Material for the task below:

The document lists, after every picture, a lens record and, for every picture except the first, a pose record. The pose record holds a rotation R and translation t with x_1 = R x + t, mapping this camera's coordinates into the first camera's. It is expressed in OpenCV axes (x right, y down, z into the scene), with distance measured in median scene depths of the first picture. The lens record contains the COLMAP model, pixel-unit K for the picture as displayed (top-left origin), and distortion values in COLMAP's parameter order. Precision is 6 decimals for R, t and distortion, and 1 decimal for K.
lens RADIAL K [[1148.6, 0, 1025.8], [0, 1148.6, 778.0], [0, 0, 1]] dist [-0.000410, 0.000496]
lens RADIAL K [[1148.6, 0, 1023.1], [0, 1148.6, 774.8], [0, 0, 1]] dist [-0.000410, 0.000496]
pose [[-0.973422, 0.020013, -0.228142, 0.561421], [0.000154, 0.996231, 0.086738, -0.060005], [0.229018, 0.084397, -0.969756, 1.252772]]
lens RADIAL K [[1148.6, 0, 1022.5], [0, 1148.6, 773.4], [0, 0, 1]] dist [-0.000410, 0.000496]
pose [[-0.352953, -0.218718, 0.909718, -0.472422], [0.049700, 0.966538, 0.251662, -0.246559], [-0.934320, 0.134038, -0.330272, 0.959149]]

End of Material for the task.

▸ **Goal of the exercise**
The records above should be repeated exactly. Print them all.

▸ **Task response**
The document lists, after every picture, a lens record and, for every picture except the first, a pose record. The pose record holds a rotation R and translation t with x_1 = R x + t, mapping this camera's coordinates into the first camera's. It is expressed in OpenCV axes (x right, y down, z into the scene), with distance measured in median scene depths of the first picture. The lens record contains the COLMAP model, pixel-unit K for the picture as displayed (top-left origin), and distortion values in COLMAP's parameter order. Precision is 6 decimals for R, t and distortion, and 1 decimal for K.
lens RADIAL K [[1148.6, 0, 1025.8], [0, 1148.6, 778.0], [0, 0, 1]] dist [-0.000410, 0.000496]
lens RADIAL K [[1148.6, 0, 1023.1], [0, 1148.6, 774.8], [0, 0, 1]] dist [-0.000410, 0.000496]
pose [[-0.973422, 0.020013, -0.228142, 0.561421], [0.000154, 0.996231, 0.086738, -0.060005], [0.229018, 0.084397, -0.969756, 1.252772]]
lens RADIAL K [[1148.6, 0, 1022.5], [0, 1148.6, 773.4], [0, 0, 1]] dist [-0.000410, 0.000496]
pose [[-0.352953, -0.218718, 0.909718, -0.472422], [0.049700, 0.966538, 0.251662, -0.246559], [-0.934320, 0.134038, -0.330272, 0.959149]]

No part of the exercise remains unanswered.